Use tax is the current and not so great system in place for collecting tax on purchases via the internet. While consumers are supposed to pay a use tax on items purchased online, the authority of states to collect the tax is very limited, leaving it up to consumers to report their purchases which almost never happens. 

Alabama’s Attorney General, Steve Marshall, and 35 other attorney generals joined together in push for reconsideration by the U.S. government of the 1992 Quill Corp. vs. North Dakota decision. The Supreme Court sided with Quill, ruling that a taxpayer must have a physical presence in a state to require collection of sales tax by in-state customers. The physical presence rule cited in the Quill Corp vs. North Dakota case dates back to 1967, long before the internet and online shopping ever existed. The argument for the U.S. Supreme Court to reconsider the 1992 ruling states that as the volume of internet transactions continue to grow, the physical presence rule is increasingly hurting state budgets, negatively affecting funding opportunities for education and services.
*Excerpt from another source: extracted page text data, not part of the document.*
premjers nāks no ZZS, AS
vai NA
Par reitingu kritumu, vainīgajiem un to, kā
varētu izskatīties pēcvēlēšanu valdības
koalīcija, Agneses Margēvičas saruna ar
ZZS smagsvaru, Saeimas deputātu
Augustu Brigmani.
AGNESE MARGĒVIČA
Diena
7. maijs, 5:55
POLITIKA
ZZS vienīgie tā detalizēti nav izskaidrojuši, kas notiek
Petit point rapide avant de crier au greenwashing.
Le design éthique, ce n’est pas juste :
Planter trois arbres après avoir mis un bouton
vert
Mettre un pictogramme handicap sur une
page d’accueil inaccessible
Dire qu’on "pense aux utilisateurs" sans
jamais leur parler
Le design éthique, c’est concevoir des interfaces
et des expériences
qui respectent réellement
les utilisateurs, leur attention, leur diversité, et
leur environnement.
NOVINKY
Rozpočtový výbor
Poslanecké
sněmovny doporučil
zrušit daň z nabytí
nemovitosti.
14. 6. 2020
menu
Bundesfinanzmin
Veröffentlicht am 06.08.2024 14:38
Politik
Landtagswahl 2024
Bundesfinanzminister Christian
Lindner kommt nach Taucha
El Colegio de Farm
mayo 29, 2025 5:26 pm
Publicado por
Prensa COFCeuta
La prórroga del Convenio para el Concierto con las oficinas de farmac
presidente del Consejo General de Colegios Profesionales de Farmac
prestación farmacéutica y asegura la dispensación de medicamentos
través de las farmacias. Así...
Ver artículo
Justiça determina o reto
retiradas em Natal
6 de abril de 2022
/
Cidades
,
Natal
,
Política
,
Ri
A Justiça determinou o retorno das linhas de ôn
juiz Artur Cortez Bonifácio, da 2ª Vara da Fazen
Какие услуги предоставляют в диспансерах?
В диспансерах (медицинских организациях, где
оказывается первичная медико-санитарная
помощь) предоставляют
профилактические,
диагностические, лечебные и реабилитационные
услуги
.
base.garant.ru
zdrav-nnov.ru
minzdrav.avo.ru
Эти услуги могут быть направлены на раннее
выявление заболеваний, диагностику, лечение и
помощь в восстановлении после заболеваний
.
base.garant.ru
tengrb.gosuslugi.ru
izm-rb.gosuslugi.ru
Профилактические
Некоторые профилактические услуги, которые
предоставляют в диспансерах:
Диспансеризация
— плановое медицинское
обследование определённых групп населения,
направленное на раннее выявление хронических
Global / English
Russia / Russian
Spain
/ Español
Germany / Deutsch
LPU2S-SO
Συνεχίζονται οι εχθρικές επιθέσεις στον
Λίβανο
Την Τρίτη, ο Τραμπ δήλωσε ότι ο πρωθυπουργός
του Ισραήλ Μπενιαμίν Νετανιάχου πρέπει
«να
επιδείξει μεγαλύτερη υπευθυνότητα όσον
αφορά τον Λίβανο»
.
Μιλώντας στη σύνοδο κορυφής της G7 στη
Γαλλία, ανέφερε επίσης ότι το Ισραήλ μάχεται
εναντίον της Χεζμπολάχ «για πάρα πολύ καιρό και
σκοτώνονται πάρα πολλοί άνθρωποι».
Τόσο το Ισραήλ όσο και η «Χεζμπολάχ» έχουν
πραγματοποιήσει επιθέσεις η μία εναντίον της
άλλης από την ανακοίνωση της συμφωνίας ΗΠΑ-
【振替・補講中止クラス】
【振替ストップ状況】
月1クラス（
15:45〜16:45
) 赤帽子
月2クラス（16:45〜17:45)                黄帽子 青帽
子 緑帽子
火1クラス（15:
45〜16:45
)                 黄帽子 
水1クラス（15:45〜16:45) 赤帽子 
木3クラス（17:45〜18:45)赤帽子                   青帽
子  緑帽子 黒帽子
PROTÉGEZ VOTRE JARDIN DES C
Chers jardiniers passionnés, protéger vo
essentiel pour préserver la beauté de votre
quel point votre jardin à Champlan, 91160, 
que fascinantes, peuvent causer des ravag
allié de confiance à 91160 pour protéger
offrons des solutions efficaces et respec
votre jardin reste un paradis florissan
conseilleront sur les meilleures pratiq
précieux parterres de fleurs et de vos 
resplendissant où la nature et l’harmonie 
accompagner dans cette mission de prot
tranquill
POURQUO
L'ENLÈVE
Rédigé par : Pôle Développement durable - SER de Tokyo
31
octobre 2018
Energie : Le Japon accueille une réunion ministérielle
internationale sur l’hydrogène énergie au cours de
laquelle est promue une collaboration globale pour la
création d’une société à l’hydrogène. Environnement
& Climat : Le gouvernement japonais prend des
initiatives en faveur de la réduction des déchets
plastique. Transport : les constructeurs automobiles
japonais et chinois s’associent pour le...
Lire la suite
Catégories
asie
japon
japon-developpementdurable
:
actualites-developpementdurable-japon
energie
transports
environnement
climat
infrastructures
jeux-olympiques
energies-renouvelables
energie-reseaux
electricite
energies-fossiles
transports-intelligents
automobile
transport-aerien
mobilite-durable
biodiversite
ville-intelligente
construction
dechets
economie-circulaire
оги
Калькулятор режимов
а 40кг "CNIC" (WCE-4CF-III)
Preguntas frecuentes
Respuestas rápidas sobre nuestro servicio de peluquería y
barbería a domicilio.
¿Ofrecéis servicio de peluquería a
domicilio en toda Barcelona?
The Alabama League of Municipalities has formed a digital economy task force to make recommendations to the Alabama Legislature on revenue issues related to e-commerce. While the SSUT is a great first step in helping the state collect millions of dollars otherwise not had, it is by no means a comprehensive solution. Without action at the federal level to overturn outdated rulings, states and municipalities will continue to lose tax revenue and widen the tax discrepancy gaps between online and main street retailers.    

According to Andy Gerlach, secretary of revenue in South Dakota, “You see the stores that have closed or downsized- J.C. Penny and a lot of others. If you can’t tax e-commerce, it’s going to continue to erode the taxes your state is going to take in. We need a tax policy that keeps up with that.”

States are losing billions of dollars in revenue by not being able to collect sales tax on products sold remotely, online and via mail order. Having the ability to tax online sales is one of the biggest ways states are trying to keep up with the modern economy. Alabama is one of six states who enacted laws in 2017 to address the lack of tax on remote sales.